Making concrete with less cement
Coal fly ash is a waste product of coal-fired power plants and can be used as a substitute for some of the portland cement in a concrete mixture. Up to 60% is common, but even higher levels of substitution are possible. It slows curing but ultimately makes the concrete stronger and gives it improved workability compared with a conventional mix. Trace heavy metals are found in fly ash, but they are also found in cement, and, once locked up concrete, are unlikely to represent a health hazard.
Other industrial and agricultural waste products, including ground blast-furnace slag and rice-hull ash, can also be used to replace some of the portland cement in concrete. For some applications, magnesium oxide cement and other alternatives to portland cement are being explored.
On large jobs, it’s possible to have the concrete mix designed specifically to reduce cement without compromising other properties. Some engineers and ready-mix plants offer proprietary technologies for optimizing a mix with minimal use of specialized admixtures.
Using less concrete
Smart design choices and specialized forming products can reduce the amount of concrete needed without compromising structural integrity. Precast concrete members use less concrete than site-formed elements with optimized geometries and aeration, which reduces the mass of concrete while improving its insulation value.
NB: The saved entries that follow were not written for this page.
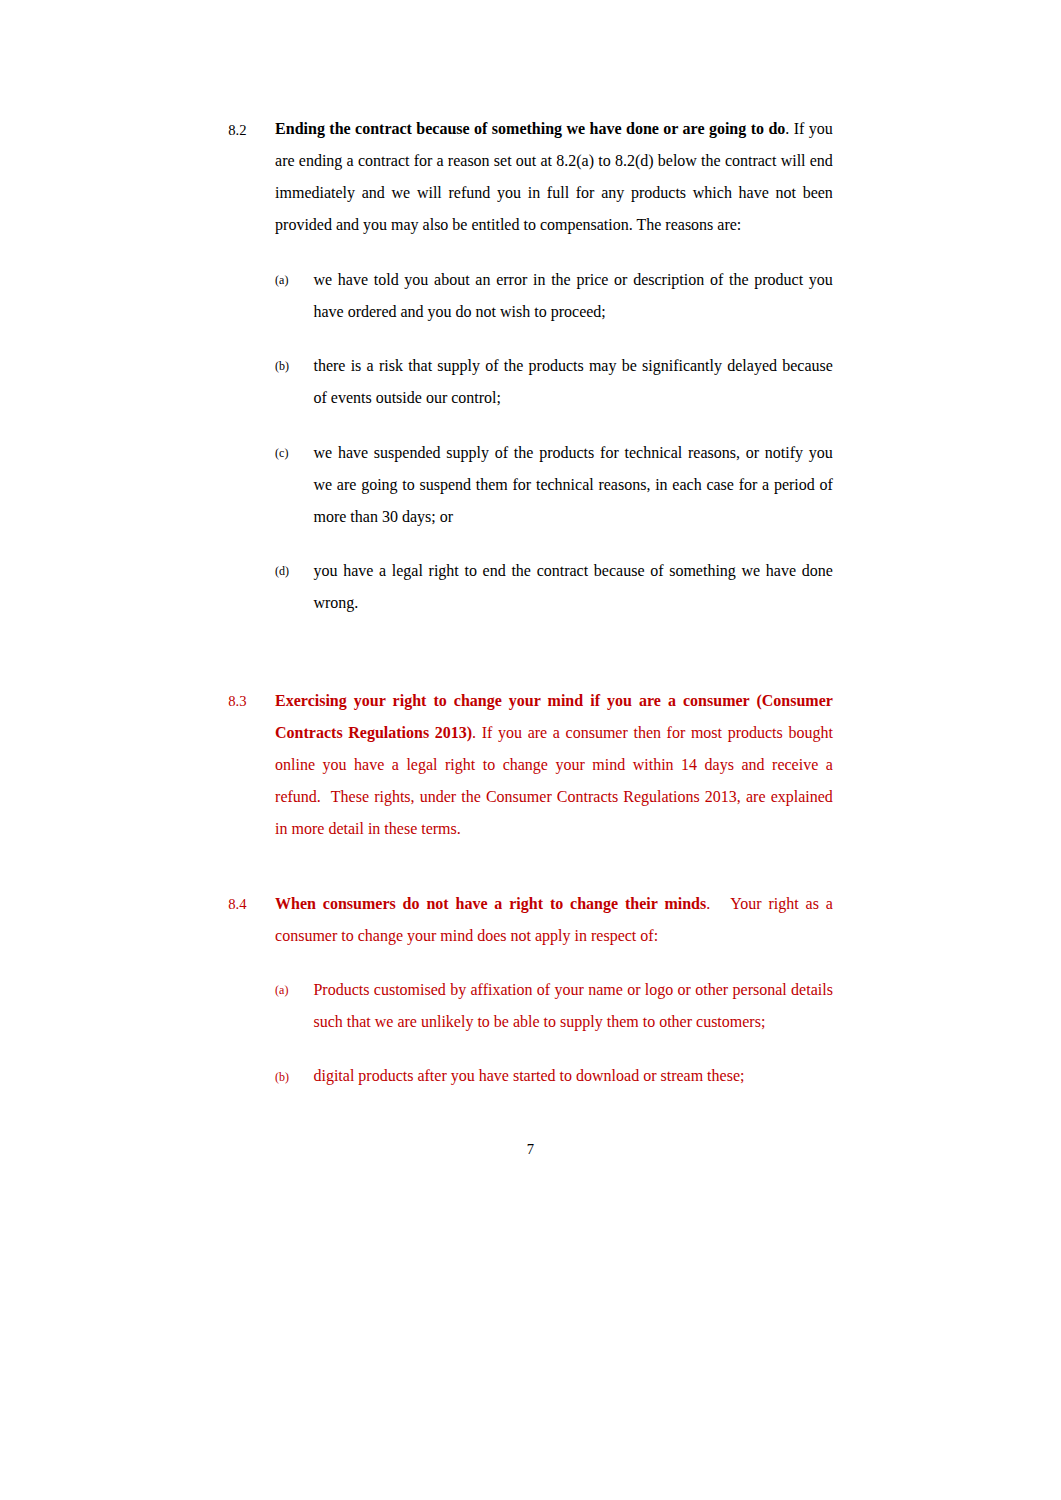8.2
Ending the contract because of something we have done or are going to do. If you are ending a contract for a reason set out at 8.2(a) to 8.2(d) below the contract will end immediately and we will refund you in full for any products which have not been provided and you may also be entitled to compensation. The reasons are:
(a)
we have told you about an error in the price or description of the product you have ordered and you do not wish to proceed;
(b)
there is a risk that supply of the products may be significantly delayed because of events outside our control;
(c)
we have suspended supply of the products for technical reasons, or notify you we are going to suspend them for technical reasons, in each case for a period of more than 30 days; or
(d)
you have a legal right to end the contract because of something we have done wrong.
8.3
Exercising your right to change your mind if you are a consumer (Consumer Contracts Regulations 2013). If you are a consumer then for most products bought online you have a legal right to change your mind within 14 days and receive a refund. These rights, under the Consumer Contracts Regulations 2013, are explained in more detail in these terms.
8.4
When consumers do not have a right to change their minds. Your right as a consumer to change your mind does not apply in respect of:
(a)
Products customised by affixation of your name or logo or other personal details such that we are unlikely to be able to supply them to other customers;
(b)
digital products after you have started to download or stream these;
7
Precast elements can also speed construction and reduce environmental damage on the construction site.
Stay-in-place insulating concrete forms (ICFs) made of polystyrene foam or a cementitious matrix of recycled foam or recycled wood fibers can reduce the amount of concrete used, avoid the impacts of temporary forms, and provide high levels of insulation.
Other green opportunities with concrete
A wide range of additives and admixtures are used to adjust the properties of concrete including accelerators, bonding agents, curing agents, densifiers, hardeners, plasticizers, retarders, sealers, and coloring agents. These can help make better concrete, but often come with their own environmental downsides, so seek out low-impact alternatives.
Forming can account for a significant portion of the total cost of poured concrete. Essentially, things get built twice: once in forms and again in concrete. Plywood has been the mainstay of concrete-forming companies for many years, though some companies have invested in reusable, durable forms—a more resource-efficient solution that is still relatively labor-intensive.
Forms also require form-release agents, most of which are petrochemical-based and off-gas large amounts of volatile organic compounds (VOCs). Vegetable-based form-release oils are available.
Recycled, lightweight, or thermally resistive aggregates offer reduced upstream impacts and/or improved properties in the finished concrete.
Walls and decks made of concrete do not provide much thermal insulation, but they can provide thermal mass which can help stabilize temperatures. To reduce thermal bridging, design walls, roofs, and foundations so that concrete does not extend all the way from interior to exterior.
Flowable cementitious mixes can also help with renovation of older buildings, by helping to level floors and correct roof slopes.